StadtGartenSchau – Teil 11. – Gästemeinungen

Die Landesgartenschau in Würzburg ist bereits eine Weile eröffnet aber noch immer zieht sie viele Ressourcen aus meinem Pool ab. Eigentlich kribbelt es mir in den Fingern, mal wieder eine kleine Geschichte zu schreiben, oder aber wenigstens eine angefangene weiter zu schreiben. Leider habe ich weder die Ruhe noch die Inspiration dazu im Moment. Um aber nicht vollständig in der Versenkung zu verschwinden, möchte ich hier aber immerhin ein kleines Update zu unserem Projekt geben.

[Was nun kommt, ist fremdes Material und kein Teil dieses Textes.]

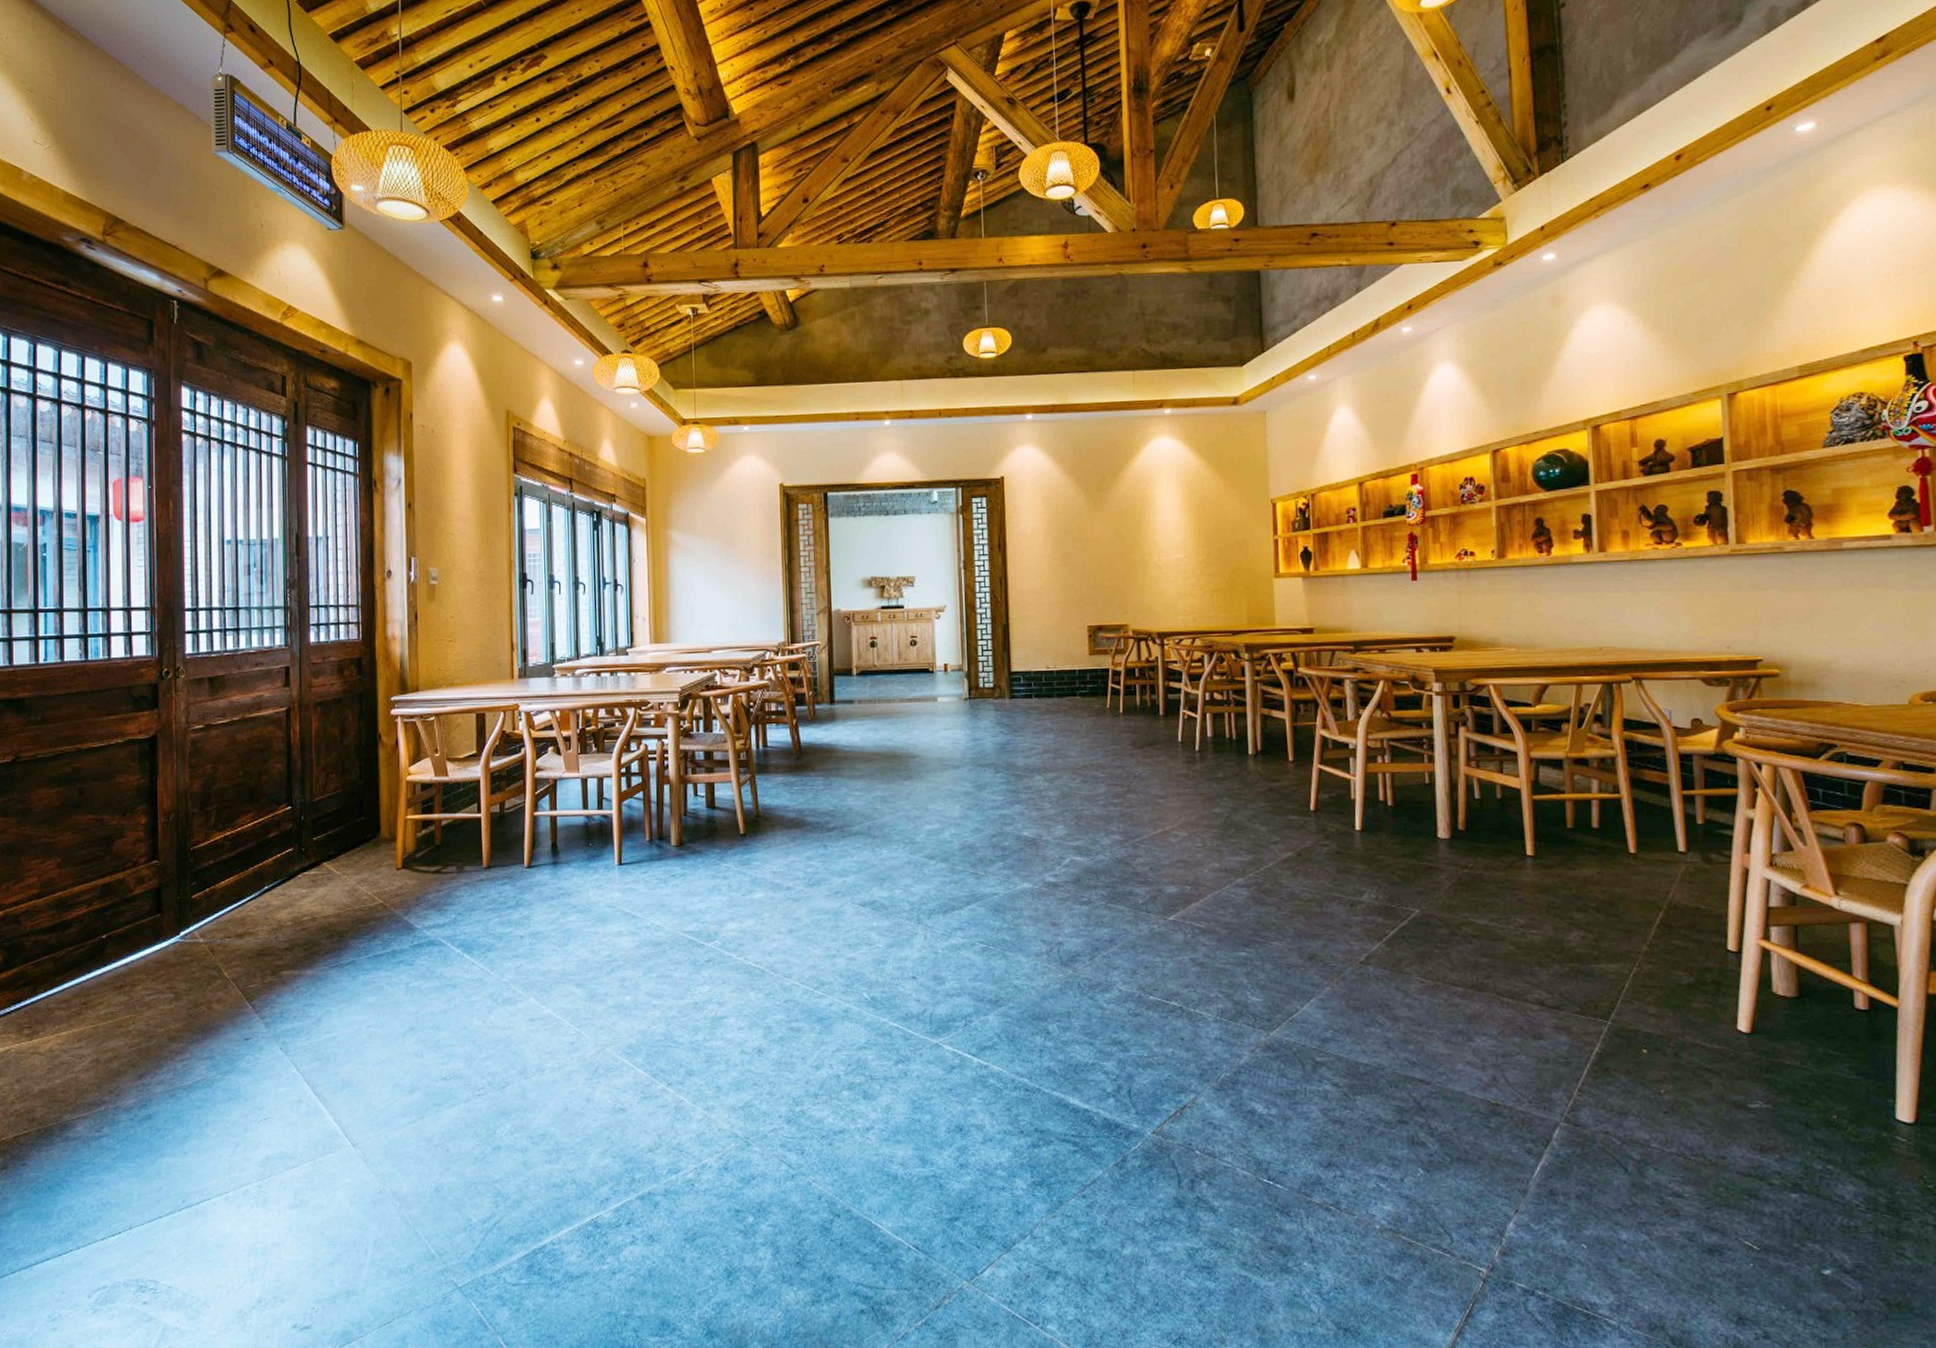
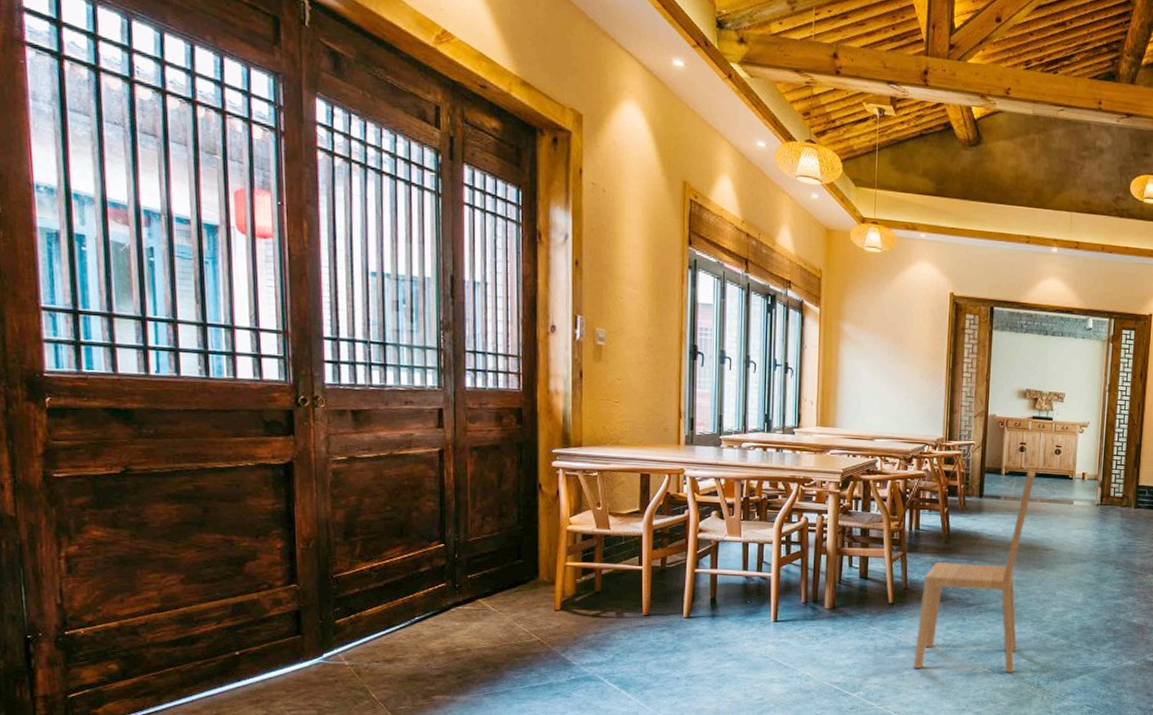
dining chair: none [772,667,891,909] -> present [913,470,1036,673]

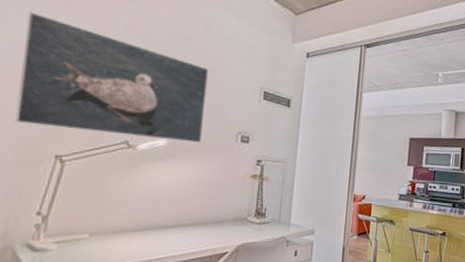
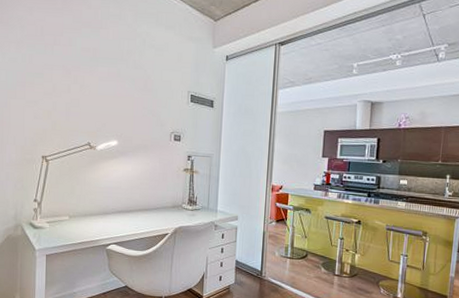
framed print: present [15,11,208,143] -> none [14,44,146,143]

Denn inzwischen sind die frostigen Tage längst vorbei und an sommerlichen Wochenenden zieht es Menschen aus allen Himmelsrichtungen auf die Ausstellung. Dabei scheint es aber einige Missverständnisse zu geben. Vermutlich beginnt das bereits beim Namen, denn die Landesgartenschau ist weder eine Blümchenschau noch eine große Präsentation verschiedener Gärten. Es gibt zwar auch einige kleinere Themengärten in den Randlagen, aber primär ist die Ausstellung ein Stadtentwicklungsprojekt. Nach 100 Jahren militärischer Nutzung entsteht hier ein neuer Stadtteil und dieser wächst um einen großen Park herum. 5.000 neue Wohnungen, aber die Grünanlagen sind zuerst da. Das ist nur dank der Landesgartenschau möglich. Die Auflagen sind allerdings, dass die Dauerparkanlagen in dieser Form für die nächsten zehn Jahre unverändert bleiben. Entsprechend hat die Stadt sich für einen relativ pflegeleichten Kompromiss entschieden und Exoten auf die temporären Randflächen verlagert. Was hier passiert ist in der Verantwortung der jeweiligen Aussteller. In unserem Fall sind das die VHS, Stadtgärtner e.V. und der CampusGarten. Das Projekt selbst habe ich bereits Ende März vorgestellt *Link*.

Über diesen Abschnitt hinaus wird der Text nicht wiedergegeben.